• [SELECTED PASSAGE]
--- --- ---
Practice Points in Completing the Application Form

Our experience in recruitment over the past few years has helped us understand the common pitfalls of trainee applications with common errors frequently occurring that have disadvantaged the applicant. Underneath is some basic advice on avoiding any mishaps.

It is very important to answer precisely what the question is asking you for. A surprising number of candidates do not give the information requested and instead put down what they would apparently like to tell us. There are no marks if you don’t answer the question you are being asked! Make sure you read the instructions for each question very carefully.

We have been surprised how many applicants disadvantage themselves by lack of attention to good grammar, punctuation and clarity in their applications. Don’t rely solely on spell and grammar checkers. Only careful proof reading will fully exclude any errors. Think about the impression you are giving us! If you are not careful in avoiding mistakes in this important application, how careful are you at avoiding clerical errors?
--- --- ---
• [EXERCISE DATA]
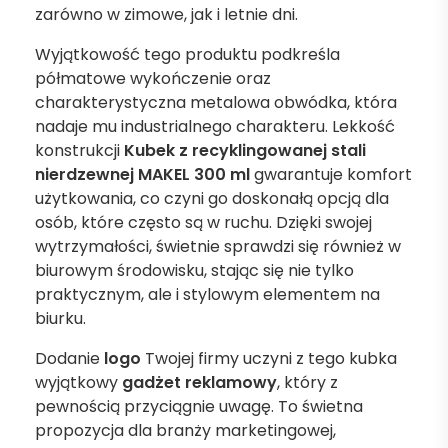
zarówno w zimowe, jak i letnie dni.
Wyjątkowość tego produktu podkreśla
półmatowe wykończenie oraz
charakterystyczna metalowa obwódka, która
nadaje mu industrialnego charakteru. Lekkość
konstrukcji
Kubek z recyklingowanej stali
nierdzewnej MAKEL 300 ml
gwarantuje komfort
użytkowania, co czyni go doskonałą opcją dla
osób, które często są w ruchu. Dzięki swojej
wytrzymałości, świetnie sprawdzi się również w
biurowym środowisku, stając się nie tylko
praktycznym, ale i stylowym elementem na
biurku.
Dodanie
logo
Twojej firmy uczyni z tego kubka
wyjątkowy
gadżet reklamowy
, który z
pewnością przyciągnie uwagę. To świetna
propozycja dla branży marketingowej,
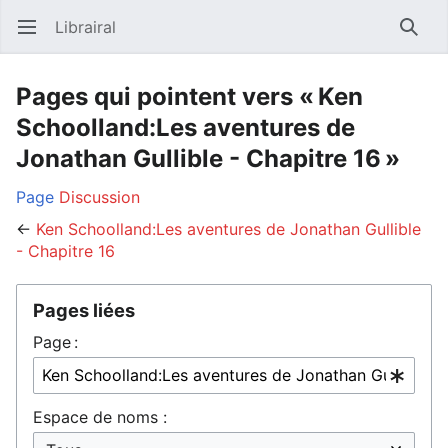
Librairal
Ouvrir le menu principal
Reche
Pages qui pointent vers « Ken
Schoolland:Les aventures de
Jonathan Gullible - Chapitre 16 »
Page
Discussion
←
Ken Schoolland:Les aventures de Jonathan Gullible
- Chapitre 16
Pages liées
Page :
Espace de noms :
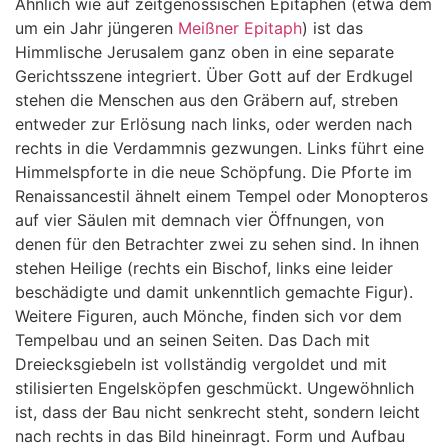
Ähnlich wie auf zeitgenössischen Epitaphen (etwa dem
um ein Jahr jüngeren
Meißner Epitaph
) ist das
Himmlische Jerusalem ganz oben in eine separate
Gerichtsszene integriert. Über Gott auf der Erdkugel
stehen die Menschen aus den Gräbern auf, streben
entweder zur Erlösung nach links, oder werden nach
rechts in die Verdammnis gezwungen. Links führt eine
Himmelspforte in die neue Schöpfung. Die Pforte im
Renaissancestil ähnelt einem Tempel oder Monopteros
auf vier Säulen mit demnach vier Öffnungen, von
denen für den Betrachter zwei zu sehen sind. In ihnen
stehen Heilige (rechts ein Bischof, links eine leider
beschädigte und damit unkenntlich gemachte Figur).
Weitere Figuren, auch Mönche, finden sich vor dem
Tempelbau und an seinen Seiten. Das Dach mit
Dreiecksgiebeln ist vollständig vergoldet und mit
stilisierten Engelsköpfen geschmückt. Ungewöhnlich
ist, dass der Bau nicht senkrecht steht, sondern leicht
nach rechts in das Bild hineinragt. Form und Aufbau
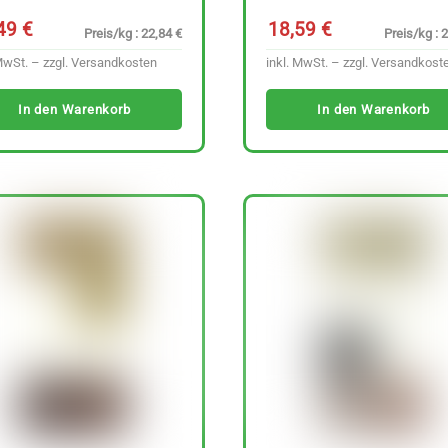
,49
€
18,59
€
Preis/kg : 22,84 €
Preis/kg : 
MwSt. – zzgl.
Versandkosten
inkl. MwSt. – zzgl.
Versandkost
In den Warenkorb
In den Warenkorb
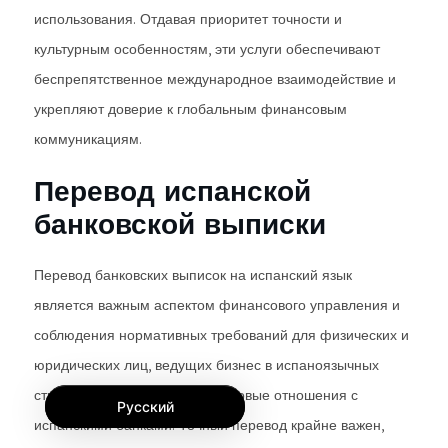
использования. Отдавая приоритет точности и
культурным особенностям, эти услуги обеспечивают
беспрепятственное международное взаимодействие и
укрепляют доверие к глобальным финансовым
коммуникациям.
Перевод испанской
банковской выписки
Перевод банковских выписок на испанский язык
является важным аспектом финансового управления и
соблюдения нормативных требований для физических и
юридических лиц, ведущих бизнес в испаноязычных
странах или имеющих финансовые отношения с
Русский
испанскими банками. Точный перевод крайне важен,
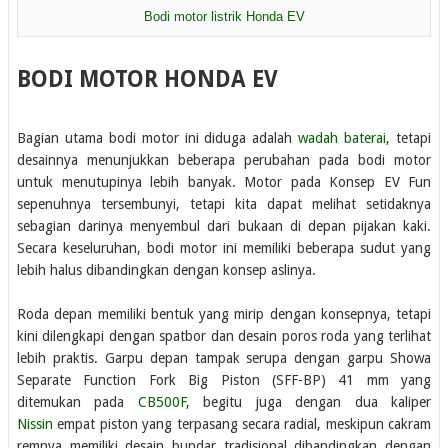
Bodi motor listrik Honda EV
BODI MOTOR HONDA EV
Bagian utama bodi motor ini diduga adalah
wadah baterai
, tetapi
desainnya menunjukkan beberapa perubahan pada bodi motor
untuk menutupinya lebih banyak. Motor pada Konsep EV Fun
sepenuhnya tersembunyi, tetapi kita dapat melihat setidaknya
sebagian darinya menyembul dari bukaan di depan pijakan kaki.
Secara keseluruhan, bodi motor ini memiliki beberapa sudut yang
lebih halus dibandingkan dengan konsep aslinya.
Roda depan memiliki bentuk yang mirip dengan konsepnya, tetapi
kini dilengkapi dengan spatbor dan desain poros roda yang terlihat
lebih praktis. Garpu depan tampak serupa dengan garpu Showa
Separate Function Fork Big Piston (SFF-BP) 41 mm yang
ditemukan pada
CB500F
, begitu juga dengan dua kaliper
Nissin
empat piston yang terpasang secara radial, meskipun cakram
remnya memiliki desain bundar tradisional dibandingkan dengan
--- --- ---
• [TASKS TO CARRY OUT]
A: Reproduce the advice on completing the application form from "We have been" up to and including "avoiding clerical errors?", swapping "applicants" for "candidates".
B: Pick up the advice on completing the application form after its final sentence and carry it further.

• [RESULTS FOR THE EXERCISE]
A:
We have been surprised how many candidates disadvantage themselves by lack of attention to good grammar, punctuation and clarity in their applications. Don’t rely solely on spell and grammar checkers. Only careful proof reading will fully exclude any errors. Think about the impression you are giving us! If you are not careful in avoiding mistakes in this important application, how careful are you at avoiding clerical errors?

B:
You may well be able to answer some of the questions partly by cutting and pasting from your CV. However if you do this you must still read through carefully what your final answer says and check that all aspects of the question have been fully answered.

Make all your entries and particularly the personal statement flow well in an orderly fashion. Use normal prose, this is much easier to follow than talking like a telegram in an attempt to save space when there are word limits to questions. Use paragraphs or bullet points as these make your application easier to follow.

Do not use abbreviations - you may think everyone knows what they mean but they may not be familiar to the person assessing your application. Also, abbreviations can mean different things to different people e.g. “PND” can be interpreted as “paroxysmal nocturnal dyspnoea” or “post nasal drip”.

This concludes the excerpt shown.